» Records shown:
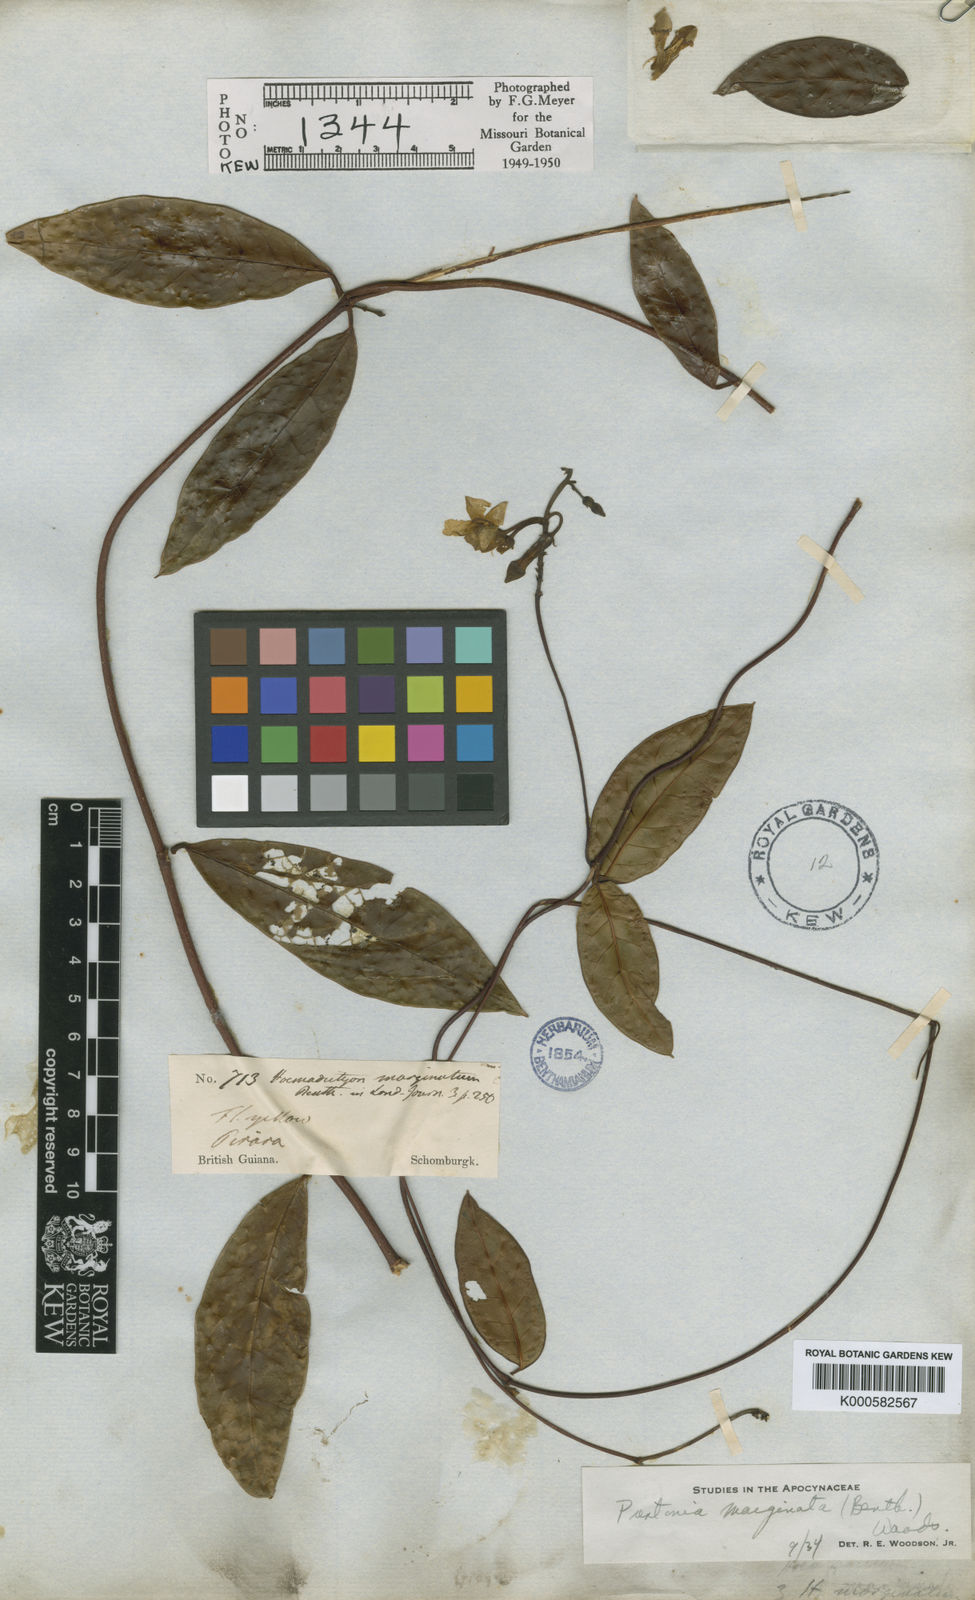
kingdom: Plantae
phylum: Tracheophyta
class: Magnoliopsida
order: Gentianales
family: Apocynaceae
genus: Prestonia
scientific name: Prestonia
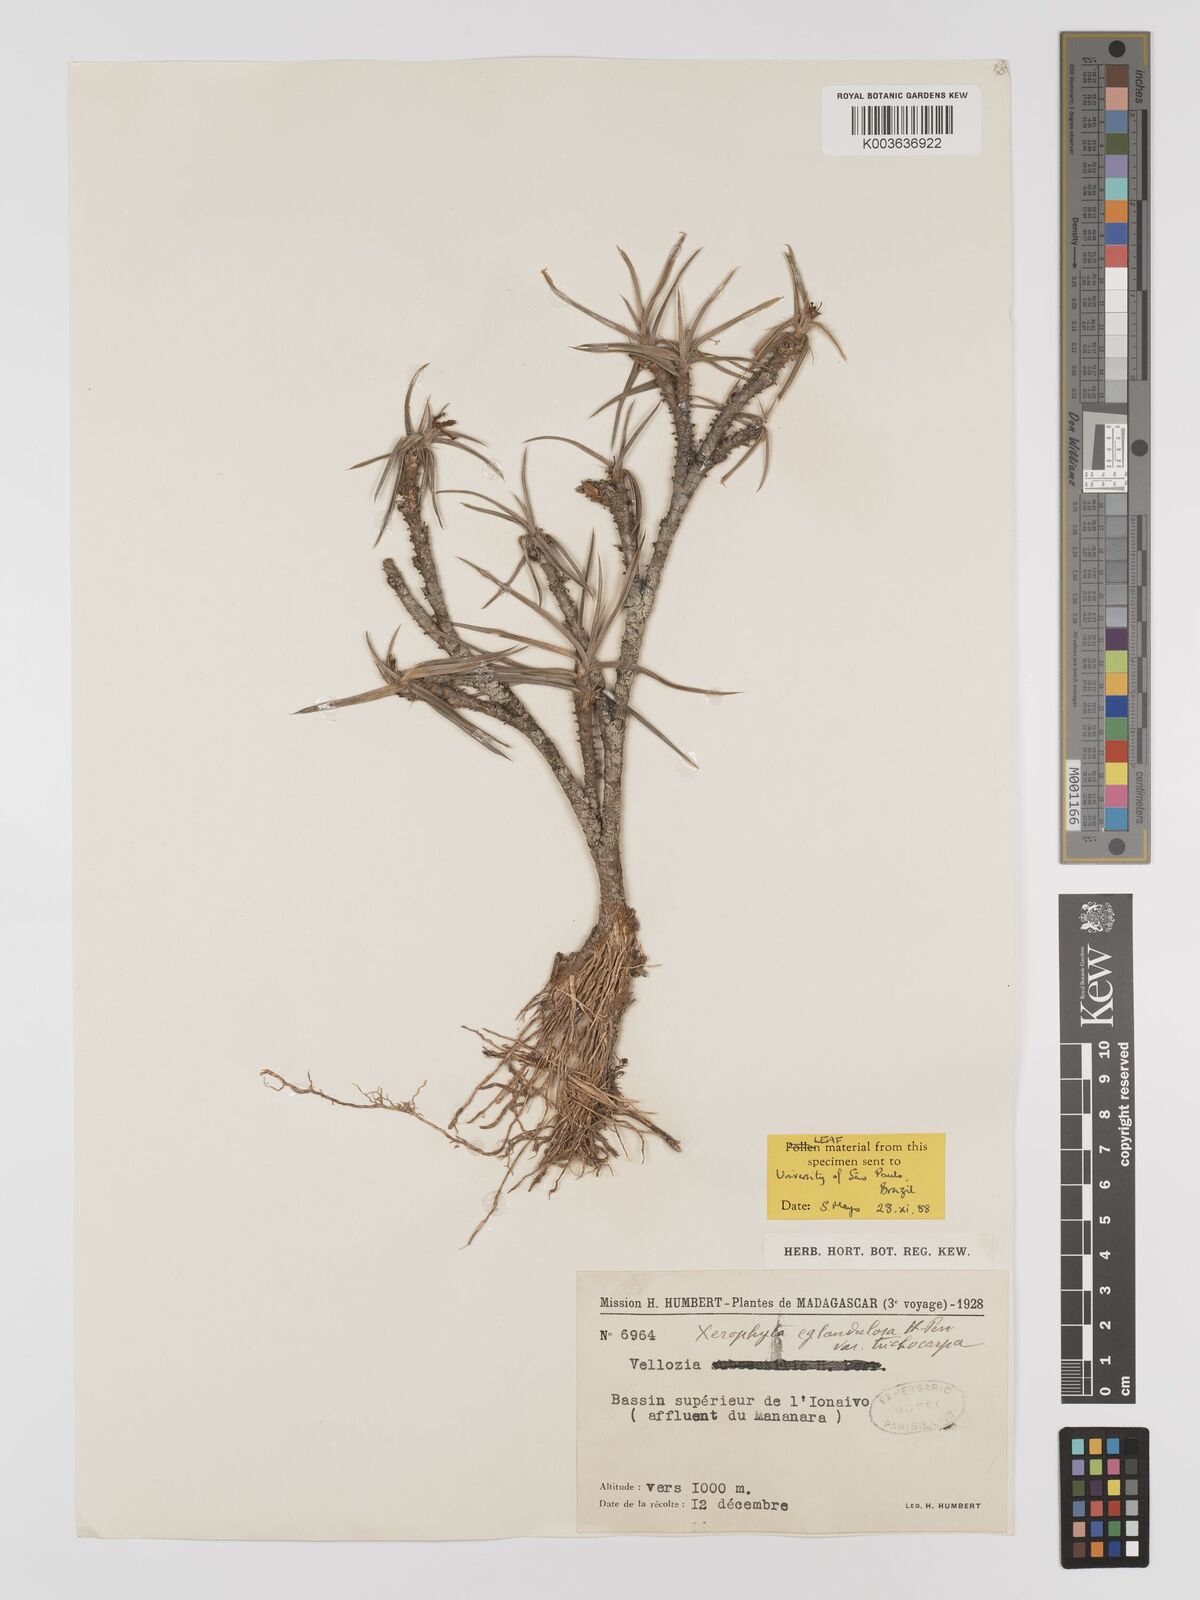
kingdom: Plantae
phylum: Tracheophyta
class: Liliopsida
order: Pandanales
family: Velloziaceae
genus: Xerophyta
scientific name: Xerophyta eglandulosa
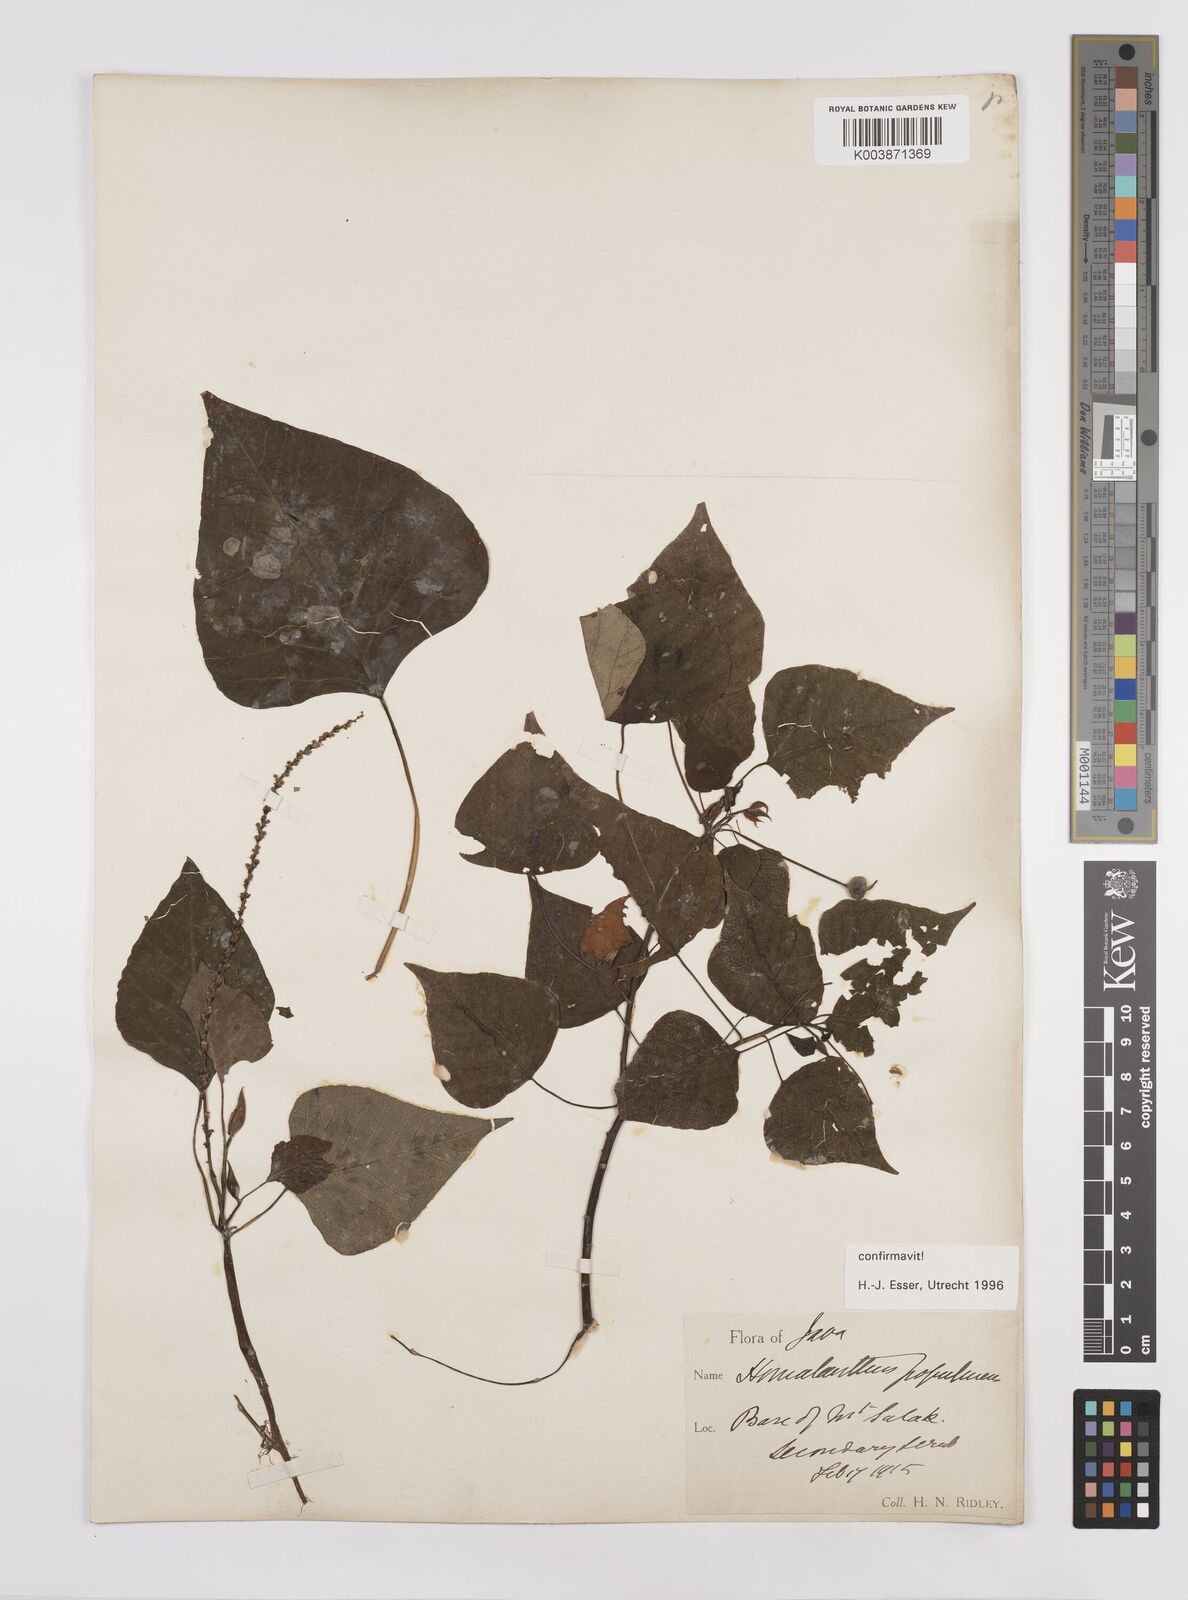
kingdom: Plantae
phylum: Tracheophyta
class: Magnoliopsida
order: Malpighiales
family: Euphorbiaceae
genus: Homalanthus
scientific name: Homalanthus populneus
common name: Spurge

» Instructions to follow: Count the lines in the records above that contain the string "scientific", treating uppercase and lowercase letters as distinct. Give only the number.

» Answer for the task: 3